SAS has increased access to big data sources for its customers after adding Hadoop integration

Analytics software provider SAS has given its customers increased access to big data sources after it added Hadoop support in its updated SAS Enterprise Data Integration Server.

By employing the popular open-source data architecture, customers using analytics from SAS can increase the value of big data assets.

Big Data

Hadoop joins more than three dozen supported data sources in SAS Enterprise Data Integration Server, including Oracle, DB2, SQL Server, Teradata (including Teradata Aster), Sybase, Netezza, EMC Greenplum and MySQL. SAS support for Hadoop access is a key requirement for many organisations that are adding Hadoop to their environment.

Sponsored by the Apache Software Foundation, Hadoop is an open-source Java-based framework for processing large data sets in a distributed computing environment.

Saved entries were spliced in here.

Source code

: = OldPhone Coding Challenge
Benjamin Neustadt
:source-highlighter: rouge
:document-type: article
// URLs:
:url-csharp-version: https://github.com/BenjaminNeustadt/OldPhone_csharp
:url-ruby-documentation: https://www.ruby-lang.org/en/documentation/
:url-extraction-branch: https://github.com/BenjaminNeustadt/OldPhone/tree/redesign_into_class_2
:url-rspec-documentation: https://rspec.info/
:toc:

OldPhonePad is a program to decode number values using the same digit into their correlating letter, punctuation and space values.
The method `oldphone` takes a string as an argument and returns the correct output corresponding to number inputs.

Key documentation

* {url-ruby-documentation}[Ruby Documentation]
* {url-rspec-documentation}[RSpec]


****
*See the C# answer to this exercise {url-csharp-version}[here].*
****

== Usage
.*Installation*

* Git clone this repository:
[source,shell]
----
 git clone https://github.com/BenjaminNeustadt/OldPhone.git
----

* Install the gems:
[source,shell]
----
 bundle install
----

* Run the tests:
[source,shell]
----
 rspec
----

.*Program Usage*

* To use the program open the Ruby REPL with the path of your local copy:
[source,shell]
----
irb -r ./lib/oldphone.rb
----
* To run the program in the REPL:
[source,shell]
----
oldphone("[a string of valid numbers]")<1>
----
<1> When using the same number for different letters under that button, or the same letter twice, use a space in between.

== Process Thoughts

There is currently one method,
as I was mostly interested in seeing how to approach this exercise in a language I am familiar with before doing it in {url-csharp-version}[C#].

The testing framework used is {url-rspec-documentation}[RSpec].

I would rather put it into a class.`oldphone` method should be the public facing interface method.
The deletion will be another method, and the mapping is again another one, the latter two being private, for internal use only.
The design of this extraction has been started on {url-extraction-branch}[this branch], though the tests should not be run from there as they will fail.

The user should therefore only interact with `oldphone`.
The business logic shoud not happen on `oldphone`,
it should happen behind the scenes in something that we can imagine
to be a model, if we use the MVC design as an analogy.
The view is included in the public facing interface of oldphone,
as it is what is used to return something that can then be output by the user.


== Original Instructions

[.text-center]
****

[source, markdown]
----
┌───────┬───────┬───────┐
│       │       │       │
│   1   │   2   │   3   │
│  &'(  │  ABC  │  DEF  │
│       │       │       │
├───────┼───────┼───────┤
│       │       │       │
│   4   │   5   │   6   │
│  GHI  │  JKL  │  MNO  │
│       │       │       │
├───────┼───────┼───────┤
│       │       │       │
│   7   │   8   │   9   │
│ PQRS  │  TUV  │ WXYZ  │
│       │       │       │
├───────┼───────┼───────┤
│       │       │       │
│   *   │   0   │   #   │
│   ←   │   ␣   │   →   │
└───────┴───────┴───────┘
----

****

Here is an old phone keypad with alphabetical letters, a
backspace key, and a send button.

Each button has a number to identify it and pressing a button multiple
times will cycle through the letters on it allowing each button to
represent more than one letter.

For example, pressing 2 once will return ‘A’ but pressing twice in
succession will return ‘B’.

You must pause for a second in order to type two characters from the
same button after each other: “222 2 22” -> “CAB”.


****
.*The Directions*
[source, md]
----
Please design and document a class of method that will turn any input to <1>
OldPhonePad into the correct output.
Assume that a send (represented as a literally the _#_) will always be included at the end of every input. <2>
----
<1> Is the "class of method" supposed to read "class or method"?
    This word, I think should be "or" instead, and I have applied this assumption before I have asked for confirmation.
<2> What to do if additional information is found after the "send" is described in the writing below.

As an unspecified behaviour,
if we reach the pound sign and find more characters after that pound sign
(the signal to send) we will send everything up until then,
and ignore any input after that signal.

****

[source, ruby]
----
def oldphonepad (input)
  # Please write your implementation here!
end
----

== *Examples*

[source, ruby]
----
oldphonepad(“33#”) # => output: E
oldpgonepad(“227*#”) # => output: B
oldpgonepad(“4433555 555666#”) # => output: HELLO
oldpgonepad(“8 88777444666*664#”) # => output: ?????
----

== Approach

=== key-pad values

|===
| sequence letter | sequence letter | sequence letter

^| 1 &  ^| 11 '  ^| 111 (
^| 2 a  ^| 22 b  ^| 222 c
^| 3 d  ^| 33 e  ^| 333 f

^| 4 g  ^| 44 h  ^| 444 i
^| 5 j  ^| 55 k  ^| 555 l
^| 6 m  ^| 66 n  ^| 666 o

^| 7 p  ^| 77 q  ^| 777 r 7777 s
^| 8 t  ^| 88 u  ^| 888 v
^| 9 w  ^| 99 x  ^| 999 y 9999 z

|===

SAS integrates with the Apache Hadoop distribution.

SAS’ deep integration with Hadoop applies the parallelism of MapReduce, the distributed computing framework commonly associated with Hadoop, the company said. SAS, Hadoop and data warehouse infrastructure Hive match well in analysing large data sets, simplifying the most common big data analysis and analytic use cases, the company said.

The SAS Hadoop integration means SAS “write-once, run-anywhere” extends to Hadoop deployments. Also, SAS features – such as job flow builder, visual editor, syntax checker and others – are extended to Hive, Pig, MapReduce and Hadoop Distributed File System (HDFS) commands. In addition, SAS augments native Hadoop security with SAS data security provisions, including authorization and data lineage. And SAS supports popular Hadoop distributions, such as Cloudera, HortonWorks and EMC Greenplum.

Moreover, SAS data quality and profiling cover data moving in or out of Hadoop. SAS access extends SAS capabilities, such as visual analytics explorer, text mining and analytics to Hadoop data. And Hadoop data can be federated along with data from other sources, including the ability to embed the federated query in a data management job flow.

Growing Importance

Hadoop is becoming more important as more organisations evaluate its capabilities and plan for increased deployment,” said Jim Davis, senior vice president and chief marketing officer at SAS, in a statement. “Bringing powerful SAS Analytics to Hadoop takes advantage of its distributed processing capabilities and helps effectively manage Hadoop deployments.

“Hadoop lacks good tools to develop and manage complex deployments. SAS’ extensive data and analytics management software helps enterprises pull value from Hadoop deployments using minimal resources,” added Davis.

“Hadoop’s value is in taking very large data collections – from simple, regular data to complex, unstructured data – and [processing] it quickly,” Carl Olofson, IDC research vice president for application development and deployment, said in a statement. “IDC expects commercial use of Hadoop to accelerate as more established enterprise software providers such as SAS make Hadoop accessible and easy to use.”

Meanwhile, SAS Information Management will deliver greater support for big data, data governance, master data management and decision management this year. Advanced analytic enablement will grow as analytic processing increasingly moves into databases, SAS officials said.

“SAS Information Management enables customers to exploit and govern information assets, resulting in competitive differentiation and sustained business success,” said Mark Troester, a SAS IT/CIO strategist. “SAS Information Management uniquely integrates management of data, analytics and decision processes across the entire information continuum.”

SAS Information Management delivers data management – including data governance, data integration, data quality and master data management. It also delivers analytics management and decision management.